• EXERCISE PROMPT
Read the data below line by line and copy each one with "yemeği" in it.

[MATERIAL PROVIDED Boundary: Start]

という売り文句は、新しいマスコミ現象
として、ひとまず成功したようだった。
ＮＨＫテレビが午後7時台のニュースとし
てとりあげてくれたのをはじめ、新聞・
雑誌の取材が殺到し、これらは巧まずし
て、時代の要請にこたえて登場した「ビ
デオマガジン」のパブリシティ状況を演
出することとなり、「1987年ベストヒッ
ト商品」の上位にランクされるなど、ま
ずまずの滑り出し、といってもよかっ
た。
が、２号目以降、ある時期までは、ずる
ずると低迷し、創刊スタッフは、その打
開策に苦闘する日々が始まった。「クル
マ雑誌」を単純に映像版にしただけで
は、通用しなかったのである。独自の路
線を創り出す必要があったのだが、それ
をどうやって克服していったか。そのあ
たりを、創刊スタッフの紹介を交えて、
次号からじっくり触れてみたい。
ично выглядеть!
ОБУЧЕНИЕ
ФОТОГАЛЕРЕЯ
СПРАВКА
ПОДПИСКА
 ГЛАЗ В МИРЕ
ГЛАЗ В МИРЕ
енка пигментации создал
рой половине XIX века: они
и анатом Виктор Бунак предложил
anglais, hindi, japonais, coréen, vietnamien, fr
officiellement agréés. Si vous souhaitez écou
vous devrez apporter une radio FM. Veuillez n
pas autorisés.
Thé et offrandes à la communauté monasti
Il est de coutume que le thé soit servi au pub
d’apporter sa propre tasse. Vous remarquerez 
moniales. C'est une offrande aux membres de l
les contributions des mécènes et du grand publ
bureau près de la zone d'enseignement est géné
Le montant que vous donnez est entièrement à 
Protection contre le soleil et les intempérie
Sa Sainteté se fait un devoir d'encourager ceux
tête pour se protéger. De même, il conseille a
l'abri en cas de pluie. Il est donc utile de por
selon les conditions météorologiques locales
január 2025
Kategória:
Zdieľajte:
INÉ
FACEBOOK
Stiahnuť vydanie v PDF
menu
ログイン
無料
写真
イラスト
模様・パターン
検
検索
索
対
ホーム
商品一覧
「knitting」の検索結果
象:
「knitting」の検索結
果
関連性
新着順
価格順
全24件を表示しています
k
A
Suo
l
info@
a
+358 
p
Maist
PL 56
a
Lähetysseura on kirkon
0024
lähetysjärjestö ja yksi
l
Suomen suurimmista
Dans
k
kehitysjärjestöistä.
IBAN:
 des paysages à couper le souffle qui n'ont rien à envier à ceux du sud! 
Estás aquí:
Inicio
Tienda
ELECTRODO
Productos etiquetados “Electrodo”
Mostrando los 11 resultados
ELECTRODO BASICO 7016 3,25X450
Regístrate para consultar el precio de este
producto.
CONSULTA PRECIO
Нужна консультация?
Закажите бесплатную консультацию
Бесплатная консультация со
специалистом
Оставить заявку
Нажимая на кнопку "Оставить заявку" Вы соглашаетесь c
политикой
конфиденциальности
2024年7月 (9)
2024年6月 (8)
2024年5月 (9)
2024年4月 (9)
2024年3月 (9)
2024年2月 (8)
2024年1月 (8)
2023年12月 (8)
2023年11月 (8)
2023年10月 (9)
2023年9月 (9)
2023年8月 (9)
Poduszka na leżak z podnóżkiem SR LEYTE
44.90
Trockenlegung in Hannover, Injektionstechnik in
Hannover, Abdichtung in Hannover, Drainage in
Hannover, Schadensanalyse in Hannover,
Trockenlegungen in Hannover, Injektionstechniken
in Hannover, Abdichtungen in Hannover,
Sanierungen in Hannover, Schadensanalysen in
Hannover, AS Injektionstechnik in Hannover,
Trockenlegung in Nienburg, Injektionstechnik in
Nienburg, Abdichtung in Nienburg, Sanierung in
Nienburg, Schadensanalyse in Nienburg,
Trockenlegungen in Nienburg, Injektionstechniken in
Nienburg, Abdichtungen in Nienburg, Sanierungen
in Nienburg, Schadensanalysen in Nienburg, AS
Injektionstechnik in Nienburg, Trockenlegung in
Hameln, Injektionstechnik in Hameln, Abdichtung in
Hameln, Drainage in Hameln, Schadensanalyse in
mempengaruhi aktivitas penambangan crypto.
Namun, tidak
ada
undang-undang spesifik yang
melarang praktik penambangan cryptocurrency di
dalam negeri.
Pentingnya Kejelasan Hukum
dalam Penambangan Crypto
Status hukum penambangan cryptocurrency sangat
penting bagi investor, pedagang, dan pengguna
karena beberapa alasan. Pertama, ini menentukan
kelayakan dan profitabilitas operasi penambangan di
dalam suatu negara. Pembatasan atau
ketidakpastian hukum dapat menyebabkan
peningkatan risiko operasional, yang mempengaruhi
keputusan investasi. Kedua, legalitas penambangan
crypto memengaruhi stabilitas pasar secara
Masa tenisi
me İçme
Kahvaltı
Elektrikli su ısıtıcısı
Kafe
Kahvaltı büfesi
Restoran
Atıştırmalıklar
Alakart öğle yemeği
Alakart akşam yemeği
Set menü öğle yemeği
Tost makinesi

[MATERIAL PROVIDED Boundary: End]

• ANSWER BELOW
Alakart öğle yemeği
Alakart akşam yemeği
Set menü öğle yemeği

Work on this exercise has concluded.